Kedua, tentang perempuan cantik tadi.Dia yakin, seratus persen jika Ibu mertuanya tadi ke kantor setelah dirinya memberitau keberadaan Iqbaal. Ia mengusap lengannya sendiri. Kebiasaan lamanya ketika tengah gundah.
Tiba tiba suara deringan tanda telepon masuk terdengar di telinganya. Ponsel hitamnya berbunyi dan panggilan telepon atas nama Karel terpampang di layar ponselnya.
"Halo?" ucapnya sembari memilih untuk duduk ditepian ranjang.
"Aku kira kamu gak akan angkat telepon aku" jawab sebuah suara siberang sana.
"Kamu kok bisa mikir gitu? Memangnya ada apa?" Salsha berkata sembari sedikit menahan tawa. Sahabat tampannya ini tampak sedikit aneh, menurutnya.
"Karena kamu sudah menikah, mungkin" Ada nada keraguan disana membuat tawa Salsha langsung pecah.
"Memangnya kalau aku sudah menikah kamu gak boleh telfon aku gitu? Kamu lucu rel" Salsha memilin rok yang ia kenakan saat ini.

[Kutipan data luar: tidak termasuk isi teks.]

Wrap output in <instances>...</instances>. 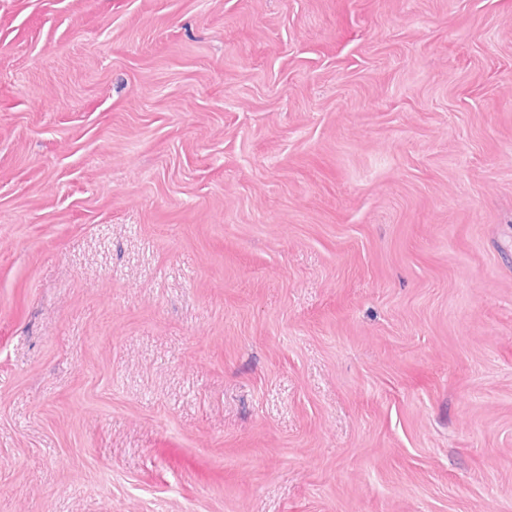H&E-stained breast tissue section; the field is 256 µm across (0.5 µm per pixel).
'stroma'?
<instances>
[{"label": "stroma", "instance_id": "35a3bbf8", "mask_svg": "<svg viewBox=\"0 0 512 512\" xmlns=\"http://www.w3.org/2000/svg\"><path fill=\"white\" fill-rule=\"evenodd\" d=\"M0 512H512V0H0Z\"/></svg>", "mask_w": 512, "mask_h": 512}]
</instances>
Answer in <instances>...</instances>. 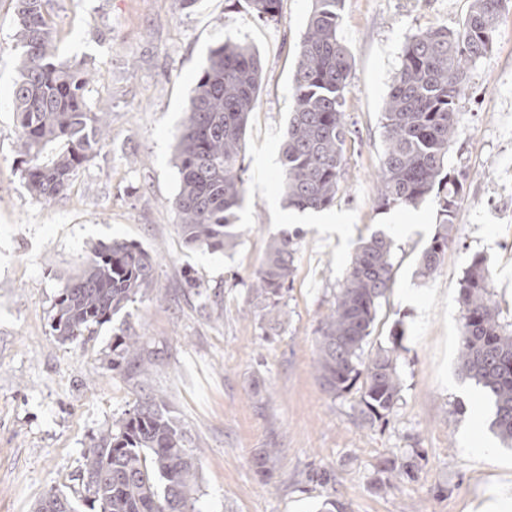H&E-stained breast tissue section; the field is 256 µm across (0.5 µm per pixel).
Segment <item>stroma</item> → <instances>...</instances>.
Masks as SVG:
<instances>
[{"label":"stroma","instance_id":"35a3bbf8","mask_svg":"<svg viewBox=\"0 0 512 512\" xmlns=\"http://www.w3.org/2000/svg\"><path fill=\"white\" fill-rule=\"evenodd\" d=\"M311 6L282 0L266 23L245 0H50L62 58L93 72L88 97L112 110L100 152L45 203L17 161L15 22L11 0H0V512L71 493L85 453L148 396L165 402L200 459L197 512H468L489 487L512 489L493 403L460 371L458 304L472 256L485 255L500 320L512 323V11L468 72L448 148L449 169L466 173L455 240L424 280L418 260L439 229L437 200L378 208L381 114L407 37L457 29L470 0H344L339 35L354 58L345 174L335 203L309 220L285 207L279 175ZM227 35L254 46L264 80L245 133L241 237L224 253L179 235L172 158L208 52ZM335 219L343 231L328 232ZM380 229L394 242L393 281L365 351L403 330L401 393L387 420L366 424L357 392L327 393L314 362L355 249ZM291 233L294 277L274 318L251 285L270 238ZM115 239L152 256V287L84 336H53L65 279L90 247ZM126 333L139 336L149 375L128 360L113 369ZM264 448L279 451L267 476L252 465ZM415 450L414 479L386 482L381 466Z\"/></svg>","mask_w":512,"mask_h":512}]
</instances>
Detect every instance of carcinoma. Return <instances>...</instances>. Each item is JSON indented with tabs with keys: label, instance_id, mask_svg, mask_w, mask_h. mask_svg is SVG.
Listing matches in <instances>:
<instances>
[{
	"label": "carcinoma",
	"instance_id": "cac0c4a2",
	"mask_svg": "<svg viewBox=\"0 0 512 512\" xmlns=\"http://www.w3.org/2000/svg\"><path fill=\"white\" fill-rule=\"evenodd\" d=\"M282 0H246L264 22L278 20ZM292 79L293 104L281 152V186L288 207H330L344 176L348 135L343 106L353 58L339 36L343 0H312ZM512 0H471L457 30L431 27L411 34L382 112L385 149L378 173L379 208H416L436 194L441 227L423 250L418 274L432 277L457 224L465 173L448 171V147L458 121L467 70L493 45L498 22ZM20 49L13 100L19 124L17 152L29 191L49 203L64 195L71 177L102 148L107 112L87 97L91 72L61 59L45 0H15ZM263 81L253 46L226 39L211 48L201 70L174 160L180 186L174 201L184 240L217 252L237 245L236 212L247 188L242 178L244 135ZM392 238L382 230L364 239L336 293L317 337L316 371L330 394L351 392L359 378L357 406L371 423L387 418L400 399L397 372L403 332L364 356L380 299L392 280ZM293 237L271 239L252 288L265 306H276L294 275ZM484 256L472 257L461 280L460 367L495 407L492 427L512 446V331L499 322ZM153 283V259L126 241L95 246L59 290L54 335L74 339L103 325ZM185 432L154 397L139 402L85 456L77 477L94 512H196L198 458ZM279 449L255 458L270 472ZM418 449L382 471L415 474ZM36 512H76L62 492L42 497Z\"/></svg>",
	"mask_w": 512,
	"mask_h": 512
}]
</instances>
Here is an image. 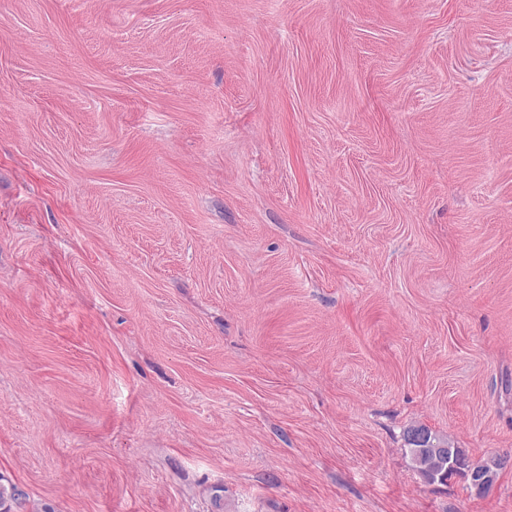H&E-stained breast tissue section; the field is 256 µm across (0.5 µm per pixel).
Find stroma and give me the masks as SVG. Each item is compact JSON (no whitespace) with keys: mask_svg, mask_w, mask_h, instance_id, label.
<instances>
[{"mask_svg":"<svg viewBox=\"0 0 512 512\" xmlns=\"http://www.w3.org/2000/svg\"><path fill=\"white\" fill-rule=\"evenodd\" d=\"M512 0H0V474L53 512H512ZM419 428L430 433L428 437L429 448H424L420 452H417L415 448L409 447L406 449L418 472L429 482L438 481L440 483H444L453 476H460L468 483V486L471 489L470 477L468 475L470 471L490 474L492 476V484L495 476L497 479L500 471L508 465L507 461L502 459L501 456H487L474 460L469 457L465 450L461 448H449L448 446V465L450 457L455 455L457 468H448L447 470V465L442 456L443 449L439 445L441 442L448 443V445H450L451 441H447V438L437 434L433 435L426 427L421 426ZM434 442H436V444Z\"/></svg>","mask_w":512,"mask_h":512,"instance_id":"stroma-1","label":"stroma"}]
</instances>
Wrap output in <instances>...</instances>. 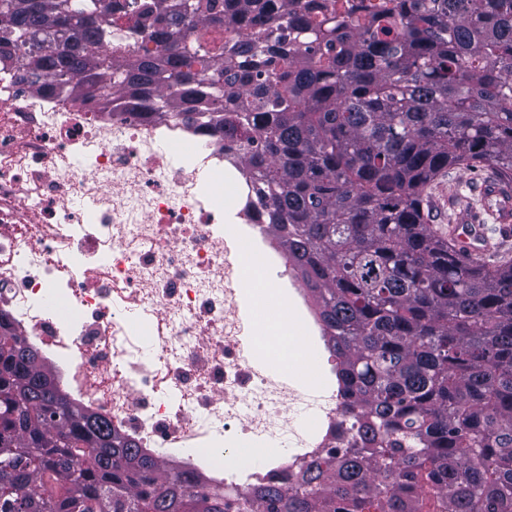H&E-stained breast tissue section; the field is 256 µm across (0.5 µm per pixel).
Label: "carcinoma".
<instances>
[{
  "label": "carcinoma",
  "mask_w": 512,
  "mask_h": 512,
  "mask_svg": "<svg viewBox=\"0 0 512 512\" xmlns=\"http://www.w3.org/2000/svg\"><path fill=\"white\" fill-rule=\"evenodd\" d=\"M290 2L0 0V71L245 147L354 448L227 494L0 352V512H512V264L465 259L424 210L451 166L512 182V0ZM121 13L160 49L116 60ZM290 272H291V281L288 280V288H291V289H285L284 295H285L286 299L288 300V303L293 305L294 308L296 309L297 313L303 319H305L307 321L308 327H309V332H313V330L311 328L310 317H313L314 323L316 325L320 326L321 324L312 315V312L308 306L305 295L302 293L300 288H295L294 285H298L301 288L305 289V291L307 292L309 301H310V305H311L312 309H314L313 303H312V298L310 296V293L307 291L306 287L303 285L301 279L299 277H297L296 273L291 270V267H290Z\"/></svg>",
  "instance_id": "1"
}]
</instances>
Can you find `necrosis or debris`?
I'll return each mask as SVG.
<instances>
[{
    "label": "necrosis or debris",
    "instance_id": "necrosis-or-debris-1",
    "mask_svg": "<svg viewBox=\"0 0 512 512\" xmlns=\"http://www.w3.org/2000/svg\"><path fill=\"white\" fill-rule=\"evenodd\" d=\"M241 155L178 113L57 98L17 72L0 84V312L71 396L155 457L284 438L282 471L345 455L353 421L331 380L311 403L250 353L238 244L288 259L252 216Z\"/></svg>",
    "mask_w": 512,
    "mask_h": 512
}]
</instances>
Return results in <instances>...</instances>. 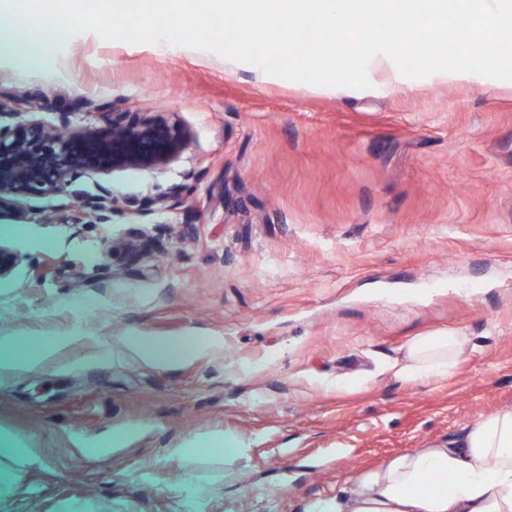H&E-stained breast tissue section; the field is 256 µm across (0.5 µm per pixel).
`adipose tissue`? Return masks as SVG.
Listing matches in <instances>:
<instances>
[{
	"instance_id": "1",
	"label": "adipose tissue",
	"mask_w": 512,
	"mask_h": 512,
	"mask_svg": "<svg viewBox=\"0 0 512 512\" xmlns=\"http://www.w3.org/2000/svg\"><path fill=\"white\" fill-rule=\"evenodd\" d=\"M467 342L453 332L417 338L392 368L406 379L450 374ZM55 348L41 342L19 353L12 338L0 337V380ZM303 512H512V408L466 426L459 440L357 471L346 487L304 501Z\"/></svg>"
}]
</instances>
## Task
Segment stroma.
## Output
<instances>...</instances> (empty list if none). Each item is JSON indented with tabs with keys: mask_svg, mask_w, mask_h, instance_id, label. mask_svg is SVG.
I'll return each mask as SVG.
<instances>
[{
	"mask_svg": "<svg viewBox=\"0 0 512 512\" xmlns=\"http://www.w3.org/2000/svg\"><path fill=\"white\" fill-rule=\"evenodd\" d=\"M367 75L91 33L33 70L0 56L1 95L47 94L73 126L171 112L194 134L169 168L106 176V219L61 196L0 216L21 258L0 337L59 343L0 385V512H302L512 406V81L406 78L381 53ZM134 235L155 249L111 258ZM450 331L470 339L452 376L390 371Z\"/></svg>",
	"mask_w": 512,
	"mask_h": 512,
	"instance_id": "1",
	"label": "stroma"
}]
</instances>
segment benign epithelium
<instances>
[{"instance_id": "obj_1", "label": "benign epithelium", "mask_w": 512, "mask_h": 512, "mask_svg": "<svg viewBox=\"0 0 512 512\" xmlns=\"http://www.w3.org/2000/svg\"><path fill=\"white\" fill-rule=\"evenodd\" d=\"M51 100L43 95L23 96L13 104L0 101V118L12 123L0 126V213L12 210L21 199L66 196L80 207L103 216L112 210V190L97 185V192L77 189L84 178L105 176L114 170H159L175 162L189 147L193 133L164 112L140 113L130 119L123 112L101 116V125L75 127L61 113L57 122L20 119L24 113L50 112ZM184 186L174 184L157 195L154 205L164 210L183 198ZM148 242L132 236L114 242L112 255L136 262ZM19 256L0 248V279L10 277Z\"/></svg>"}]
</instances>
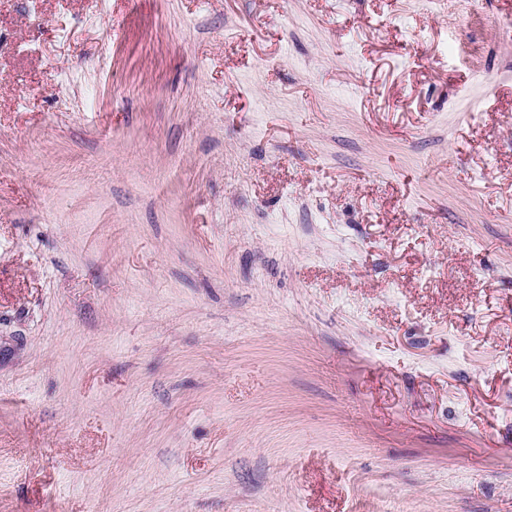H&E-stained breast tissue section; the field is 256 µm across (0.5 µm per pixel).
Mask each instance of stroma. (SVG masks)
I'll return each mask as SVG.
<instances>
[{
	"label": "stroma",
	"instance_id": "1",
	"mask_svg": "<svg viewBox=\"0 0 512 512\" xmlns=\"http://www.w3.org/2000/svg\"><path fill=\"white\" fill-rule=\"evenodd\" d=\"M0 512H512V0H0Z\"/></svg>",
	"mask_w": 512,
	"mask_h": 512
}]
</instances>
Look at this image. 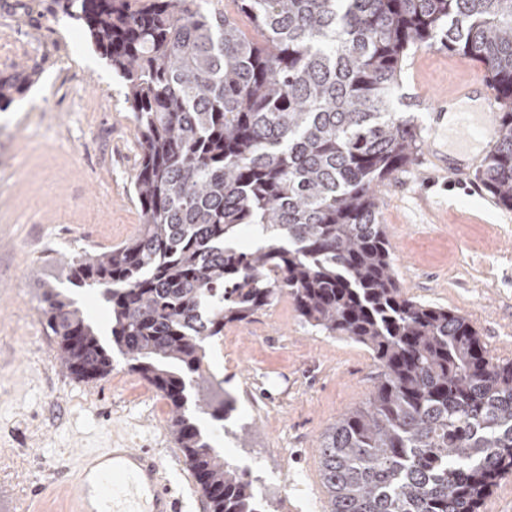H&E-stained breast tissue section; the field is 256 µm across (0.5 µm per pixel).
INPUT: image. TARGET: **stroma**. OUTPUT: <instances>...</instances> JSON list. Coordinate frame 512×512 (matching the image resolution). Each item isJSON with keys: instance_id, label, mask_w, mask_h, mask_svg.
<instances>
[{"instance_id": "35a3bbf8", "label": "stroma", "mask_w": 512, "mask_h": 512, "mask_svg": "<svg viewBox=\"0 0 512 512\" xmlns=\"http://www.w3.org/2000/svg\"><path fill=\"white\" fill-rule=\"evenodd\" d=\"M26 66L27 93L0 111V512H75L79 454L113 439L177 452L170 407L125 358L84 382L63 370L44 328L43 284L73 291L102 340L112 317L95 292L72 289L57 258L136 235L137 129L122 79L61 0H0V79ZM435 46L410 53L394 101L423 146L378 195L379 220L407 297L466 316L488 355L512 360V211L474 173L448 171V94L482 74ZM232 409L223 428L195 413L227 459L248 468L265 512H326L318 442L370 395L381 369L368 348L302 321L281 296L225 326L207 351Z\"/></svg>"}]
</instances>
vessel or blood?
<instances>
[{"instance_id":"b4317fda","label":"vessel or blood","mask_w":512,"mask_h":512,"mask_svg":"<svg viewBox=\"0 0 512 512\" xmlns=\"http://www.w3.org/2000/svg\"><path fill=\"white\" fill-rule=\"evenodd\" d=\"M482 79L459 82L453 98L484 96L481 118L463 117L456 129L461 146L491 145L495 138L494 103ZM77 512H178L179 501L164 477V464L151 449L120 445L81 456L72 479Z\"/></svg>"}]
</instances>
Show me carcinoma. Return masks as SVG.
I'll return each mask as SVG.
<instances>
[{"instance_id":"carcinoma-1","label":"carcinoma","mask_w":512,"mask_h":512,"mask_svg":"<svg viewBox=\"0 0 512 512\" xmlns=\"http://www.w3.org/2000/svg\"><path fill=\"white\" fill-rule=\"evenodd\" d=\"M250 35L210 0H63L125 82L141 150L137 236L63 260L112 315L104 346L47 286L45 328L89 382L112 351L168 400L170 430L210 512H261L253 480L212 446L230 401L204 369L224 326L288 294L298 315L366 346L371 397L319 442L328 512H479L512 473V361H492L467 320L403 296L377 195L421 149L393 109L413 49L480 63L496 137L476 178L512 210V0H235ZM29 75L0 80V110ZM242 228L266 244L225 245Z\"/></svg>"}]
</instances>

"Bukankah suamimu tampak overprotective? Ah, hanya ingin mengajar berkunjung ke tempat itu" ujar Karel dengan nada yang tak yakin.
"Yah! Aku mau" tanpa perlu berpikir panjang lagi Salsha menyetujui ajakan Karel. Sungguh, ia juga merindukan tempat itu.
"Mau apa?" Salsha menoleh mendapati Iqbaal yang saat ini tengah berdiri didepan pintu sepertinya baru saja menutup pintu.
KAMU SEDANG MEMBACA
Tante Salsha
Romansa[ REVISI] Ini tentang jatuh cinta dan kesakitannya. Salsha pikir hidup dengan lelaki yang dicinta hanya akan mendatangkan senyum dan tawa, bahagia dan cinta. Rupanya, dawat yang ditulis tak demikian. Lagi-lagi ia harus menerima kenyataan bahwa lar...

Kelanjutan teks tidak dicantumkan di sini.